(SOURCE DATA Opens)
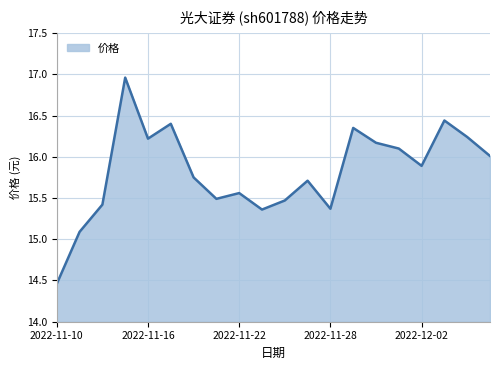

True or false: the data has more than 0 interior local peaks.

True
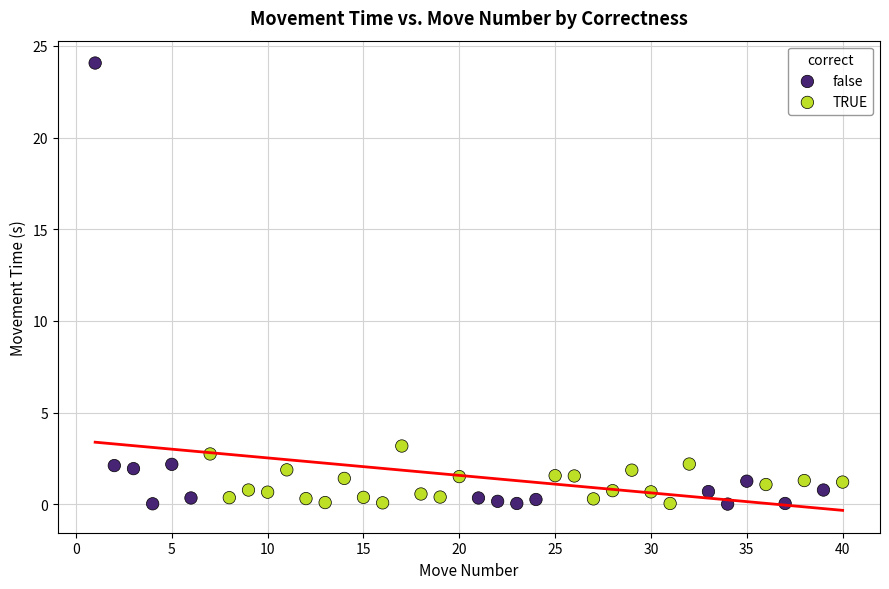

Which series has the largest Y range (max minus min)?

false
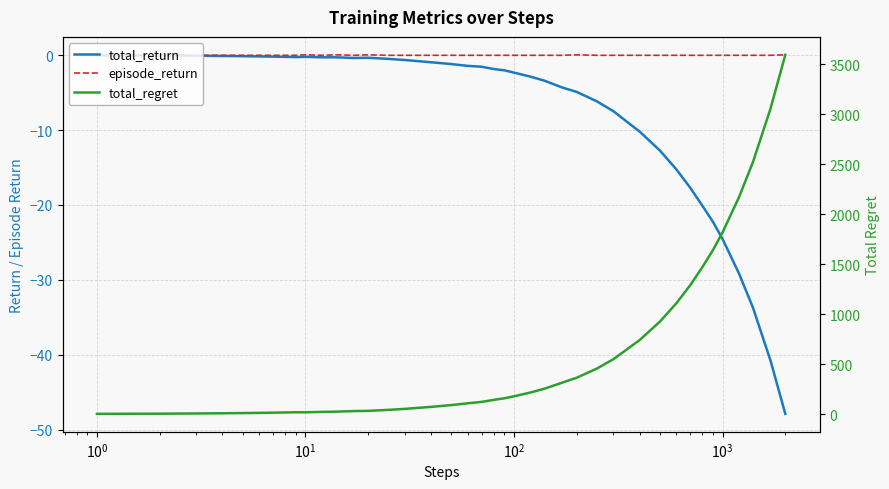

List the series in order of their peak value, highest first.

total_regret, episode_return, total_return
(SOURCE DATA Closes)
**AIM OF THE EXERCISE:** Lay out every line of the data above as a JSON list of strings, one string per line. Skip blank lines and leave out the pictures.

**RESULT:**
[
  "True or false: the data has more than 0 interior local peaks.",
  "True",
  "Which series has the largest Y range (max minus min)?",
  "false",
  "List the series in order of their peak value, highest first.",
  "total_regret, episode_return, total_return"
]